Our taxi driver loves a leader who licks the asses of dictators that represent the opposite of American values; who publicly stampedes his Attorney General to go after political opponents; who publicly disagrees with the findings of his own intelligence agencies; who calls his political opponents names such as “Crooked Hillary” and “Sleepy Joe”; who tried to build a wall at his neighbour’s doorstep; who rejected the advice of medical experts in a pandemic; called his government’s top infectious diseases expert an idiot and a disaster; described the media, which the constitution specifically enjoined to hold all branches of government accountable, as enemies of the people; who denigrated his country’s electoral system just because he was losing; and who refused to concede, as his predecessors did for generations.
When a scuffle occurred between white supremacists and people proclaiming racial equality, Trump said “there are good people on both sides.” Now, if Muhammadu Buhari said after a clash between soldiers and Boko Haram that there are good people on both sides, our friend in Onitsha would shout blue murder.
Another Onitsha demonstrator said Trump defends Christians all over the world. Well, there is something called hypocrisy. Obasanjo made a distinction between shari’a and political shari’a. In his four years as president, Trump never attended Sunday church service. On the other hand Jimmy Carter, who regularly attended church on Sundays and was a lay Southern Baptist minister, never claimed to be defending Christians across the world. Instead, Carter’s first foreign policy priority when he took over in January 1977 was to defend human rights all over the world. Particularly in the Soviet bloc; that too was hypocritical because US overlooked human rights abuses in pro-US right wing dictatorships.
Donald Trump’s conduct suddenly made Nigerian politics to look respectable.
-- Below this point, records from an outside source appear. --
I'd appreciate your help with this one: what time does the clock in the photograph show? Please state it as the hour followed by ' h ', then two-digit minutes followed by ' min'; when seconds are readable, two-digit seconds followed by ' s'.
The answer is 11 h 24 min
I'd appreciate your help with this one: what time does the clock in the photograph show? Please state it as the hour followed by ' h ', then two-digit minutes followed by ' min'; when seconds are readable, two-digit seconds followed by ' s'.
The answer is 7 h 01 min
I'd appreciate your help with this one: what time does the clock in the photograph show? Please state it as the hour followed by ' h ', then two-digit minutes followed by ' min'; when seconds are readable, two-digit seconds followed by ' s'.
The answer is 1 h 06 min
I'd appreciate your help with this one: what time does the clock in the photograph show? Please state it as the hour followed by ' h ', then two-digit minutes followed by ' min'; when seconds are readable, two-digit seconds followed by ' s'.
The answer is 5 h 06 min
He declared even before the election that it was going to be rigged because opinion polls indicated that he would lose. His grouse was that many states allowed mail-in ballots, meant to avoid congestion during a pandemic. Trump refused to concede, filed many frivolous court cases and indicated that he might not relinquish the White House. Nigeria should impose visa restrictions on this man for endangering America’s democracy.